Ex Parte Billy Barnes Ent., Case No. 2101158 (January 13, 2012)

23 Jan 2012
Issues: Venue, Accrual of Workers' Compensation Claim

In January 2006, Plaintiff Heathcoe was injured in Mississippi while working for Billy Barnes Enterprises ("Barnes"). Barnes acknowledged that Heathcoe's claim was compensable and paid for medical treatment and temporary total disability until Heathcoe reached maximum medical improvement in 2009. Heathcoe sued Barnes in Washington County in January 2007 seeking benefits for permanent total disability benefits. Barnes answered, alleging that venue was not proper in Washington County because Heathcoe did not reside there, and Barnes did not do business by agent there. Barnes then moved to transfer the matter to Monroe County, where Barnes' principal office was located. Barnes submitted an affidavit from its workers compensation carrier stating that Heathcoe contacted the company in November 2006 to inform it that she had moved to Tallapoosa County. Heathcoe submitted an affidavit stating that the move to Tallapoosa was temporary only. Her affidavit also included statements supporting her assertion that Barnes conducted business in Washington County. Barnes argued that suit was not proper in Washington County because Heathcoe did not reside in that county "at the time of the accrual of the cause of action" as required under Ala. Code § 6-3-7(a)(3). According to Barnes, because they were paying Heathcoe until 2009, she had no dispute with the company until that time and thus her cause of action did not accrue until after she had moved to Tallapoosa County. The trial court denied Barnes' Motion to Transfer and the Court of Civil Appeals affirmed. The Appellate Court held that under the workers' compensation statutes and case law, Heathcoe's cause of action accrued in January 2006 when her injury occurred and not, as Barnes argued, when the dispute regarding payment of benefits later arose (2009). Because there was no evidence to rebut Heathcoe's affidavit stating that she resided in Washington County at that time, and that Barnes conducted business in that County by agent, transfer was not required.

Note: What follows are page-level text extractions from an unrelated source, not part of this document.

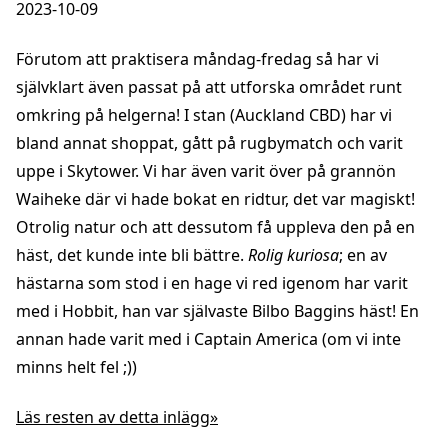
2023-10-09
Förutom att praktisera måndag-fredag så har vi
självklart även passat på att utforska området runt
omkring på helgerna! I stan (Auckland CBD) har vi
bland annat shoppat, gått på rugbymatch och varit
uppe i Skytower. Vi har även varit över på grannön
Waiheke där vi hade bokat en ridtur, det var magiskt!
Otrolig natur och att dessutom få uppleva den på en
häst, det kunde inte bli bättre.
Rolig kuriosa
; en av
hästarna som stod i en hage vi red igenom har varit
med i Hobbit, han var självaste Bilbo Baggins häst! En
annan hade varit med i Captain America (om vi inte
minns helt fel ;))
Läs resten av detta inlägg»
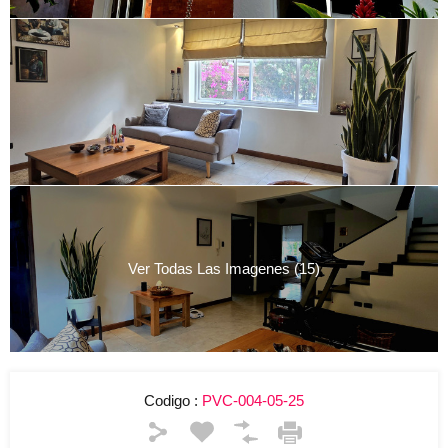
Ver Todas Las Imagenes (15)
Codigo :
PVC-004-05-25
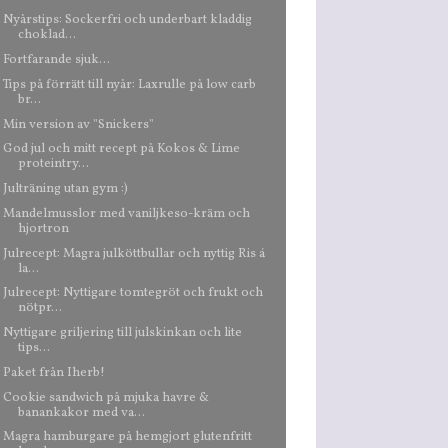
Nyårstips: Sockerfri och underbart kladdig
choklad...
Fortfarande sjuk...
Tips på förrätt till nyår: Laxrulle på low carb
br...
Min version av "Snickers"
God jul och mitt recept på Kokos & Lime
proteintry...
Julträning utan gym :)
Mandelmusslor med vaniljkeso-kräm och
hjortron
Julrecept: Magra julköttbullar och nyttig Ris á
la...
Julrecept: Nyttigare tomtegröt och frukt och
nötpr...
Nyttigare griljering till julskinkan och lite
tips...
Paket från Iherb!
Cookie sandwich på mjuka havre &
banankakor med va...
Magra hamburgare på hemgjort glutenfritt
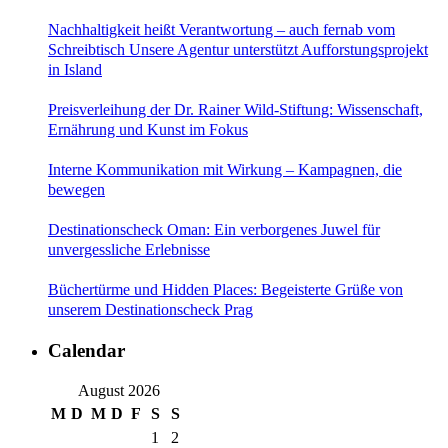
Nachhaltigkeit heißt Verantwortung – auch fernab vom
Schreibtisch Unsere Agentur unterstützt Aufforstungsprojekt
in Island
Preisverleihung der Dr. Rainer Wild-Stiftung: Wissenschaft,
Ernährung und Kunst im Fokus
Interne Kommunikation mit Wirkung – Kampagnen, die
bewegen
Destinationscheck Oman: Ein verborgenes Juwel für
unvergessliche Erlebnisse
Büchertürme und Hidden Places: Begeisterte Grüße von
unserem Destinationscheck Prag
Calendar
August 2026
M
D
M
D
F
S
S
1
2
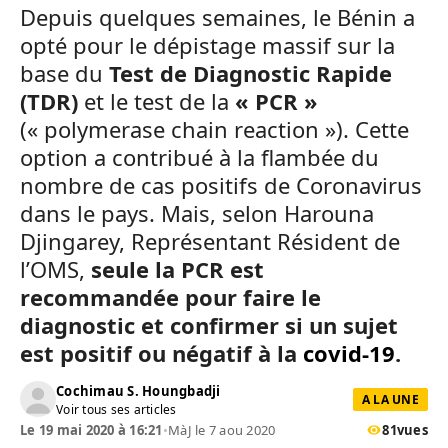
Depuis quelques semaines, le Bénin a
opté pour le dépistage massif sur la
base du
Test de Diagnostic Rapide
(TDR)
et le test de la
« PCR »
(« polymerase chain reaction »). Cette
option a contribué à la flambée du
nombre de cas positifs de Coronavirus
dans le pays. Mais, selon Harouna
Djingarey, Représentant Résident de
l’OMS,
seule la PCR est
recommandée pour faire le
diagnostic et confirmer si un sujet
est positif ou négatif à la
covid-19
.
Cochimau S. Houngbadji
A LA UNE
Voir tous ses articles
Le 19 mai 2020 à 16:21
•
MàJ le 7 aou 2020
81
vues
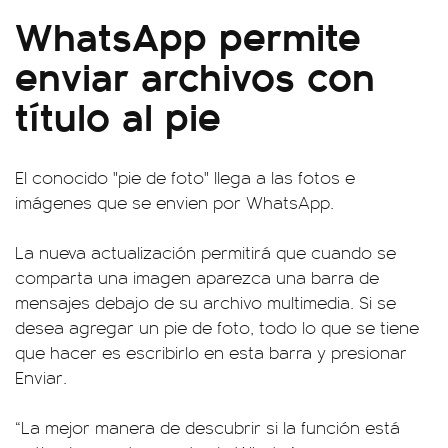
WhatsApp permite
enviar archivos con
título al pie
El conocido "pie de foto" llega a las fotos e
imágenes que se envien por WhatsApp.
La nueva actualización permitirá que cuando se
comparta una imagen aparezca una barra de
mensajes debajo de su archivo multimedia. Si se
desea agregar un pie de foto, todo lo que se tiene
que hacer es escribirlo en esta barra y presionar
Enviar.
“La mejor manera de descubrir si la función está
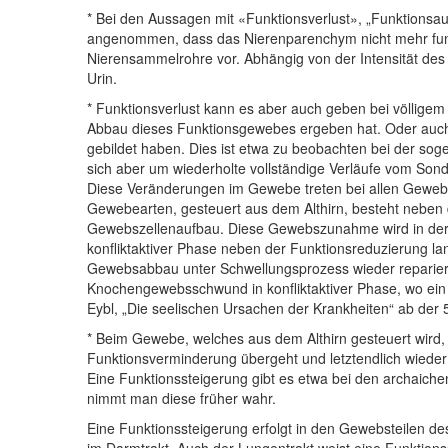
* Bei den Aussagen mit «Funktionsverlust», „Funktionsaus
angenommen, dass das Nierenparenchym nicht mehr funktio
Nierensammelrohre vor. Abhängig von der Intensität des
Urin.
* Funktionsverlust kann es aber auch geben bei völlige
Abbau dieses Funktionsgewebes ergeben hat. Oder auch
gebildet haben. Dies ist etwa zu beobachten bei der sog
sich aber um wiederholte vollständige Verläufe vom So
Diese Veränderungen im Gewebe treten bei allen Gewebea
Gewebearten, gesteuert aus dem Althirn, besteht neben
Gewebszellenaufbau. Diese Gewebszunahme wird in der k
konfliktaktiver Phase neben der Funktionsreduzierung l
Gewebsabbau unter Schwellungsprozess wieder repariert
Knochengewebsschwund in konfliktaktiver Phase, wo ein K
Eybl, „Die seelischen Ursachen der Krankheiten“ ab der 5
* Beim Gewebe, welches aus dem Althirn gesteuert wird, e
Funktionsverminderung übergeht und letztendlich wieder
Eine Funktionssteigerung gibt es etwa bei den archaic
nimmt man diese früher wahr.
Eine Funktionssteigerung erfolgt in den Gewebsteilen d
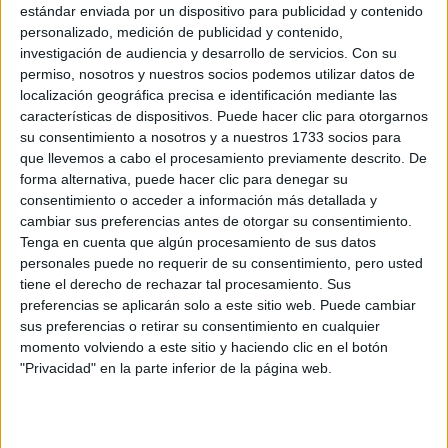
estándar enviada por un dispositivo para publicidad y contenido
GALERÍA DE IMÁGENES
personalizado, medición de publicidad y contenido,
investigación de audiencia y desarrollo de servicios.
Con su
permiso, nosotros y nuestros socios podemos utilizar datos de
localización geográfica precisa e identificación mediante las
características de dispositivos. Puede hacer clic para otorgarnos
su consentimiento a nosotros y a nuestros 1733 socios para
que llevemos a cabo el procesamiento previamente descrito. De
forma alternativa, puede hacer clic para denegar su
consentimiento o acceder a información más detallada y
cambiar sus preferencias antes de otorgar su consentimiento.
Accedé a los beneficios para suscriptores
Tenga en cuenta que algún procesamiento de sus datos
personales puede no requerir de su consentimiento, pero usted
Contenidos exclusivos
tiene el derecho de rechazar tal procesamiento. Sus
Sorteos
preferencias se aplicarán solo a este sitio web. Puede cambiar
Descuentos en publicaciones
sus preferencias o retirar su consentimiento en cualquier
momento volviendo a este sitio y haciendo clic en el botón
Participación en los eventos organizados por
"Privacidad" en la parte inferior de la página web.
Editorial Perfil.
Suscribite ahora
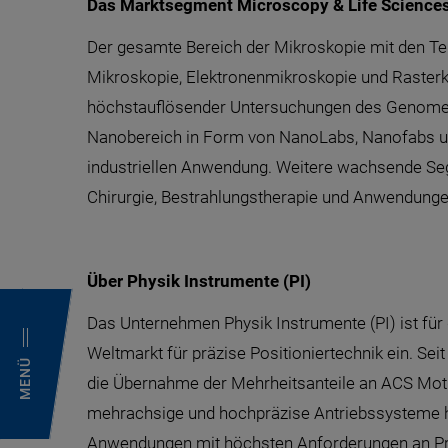
Das Marktsegment Microscopy & Life Science
Der gesamte Bereich der Mikroskopie mit den Te
Mikroskopie, Elektronenmikroskopie und Rasterk
höchstauflösender Untersuchungen des Genome 
Nanobereich in Form von NanoLabs, Nanofabs un
industriellen Anwendung. Weitere wachsende Seg
Chirurgie, Bestrahlungstherapie und Anwendunge
Über Physik Instrumente (PI)
Das Unternehmen Physik Instrumente (PI) ist für 
Weltmarkt für präzise Positioniertechnik ein. Se
MENÜ
die Übernahme der Mehrheitsanteile an ACS Motio
mehrachsige und hochpräzise Antriebssysteme ha
Anwendungen mit höchsten Anforderungen an Präz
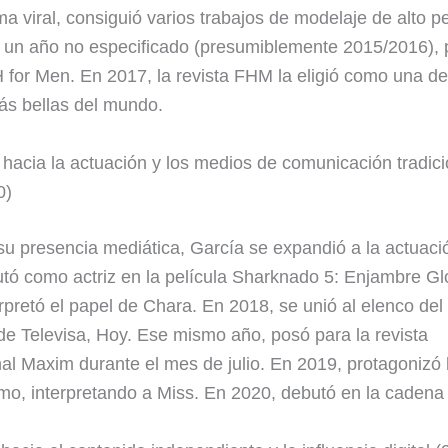
a viral, consiguió varios trabajos de modelaje de alto per
 un año no especificado (presumiblemente 2015/2016), 
 H for Men. En 2017, la revista FHM la eligió como una de
s bellas del mundo.
hacia la actuación y los medios de comunicación tradic
0)
su presencia mediática, García se expandió a la actuaci
tó como actriz en la película Sharknado 5: Enjambre Gl
rpretó el papel de Chara. En 2018, se unió al elenco del
e Televisa, Hoy. Ese mismo año, posó para la revista
nal Maxim durante el mes de julio. En 2019, protagonizó l
mo, interpretando a Miss. En 2020, debutó en la cadena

White Tiger Graphics v. Clemons, Case No. 2100482 (January 13, 2012)

23 Jan 2012
Issues: Judicial Estoppel, Receipt of Unemployment Compensation on Workers' Compensation Claim.

Clemons sued White Tiger, a printing business, seeking workers' compensation benefits. Clemons alleged that he injured his left knee and right shoulder in work-related accidents. Clemons' employment was terminated in late 2009 and subsequently received unemployment benefits from the State Department of Industrial Relations. Following a trial on the workers' compensation claim, the trial court awarded Clemons permanent total disability benefits. On appeal, White Tiger argued that Clemons was judicially estopped from claiming that he was disabled because in order to receive unemployment compensation he had to be "physically and mentally able to perform work of a character which he is qualified to perform by past experience or training." The Court of Civil appeals held that receipt of unemployment compensation did not bar a worker from claiming total disability. According to the Court, "Clemons' assertion to D IR that he was willing and able to perform some work that he was qualified to do is not totally inconsistent with his claim to be permanently and totally disabled for workers' compensation purposes."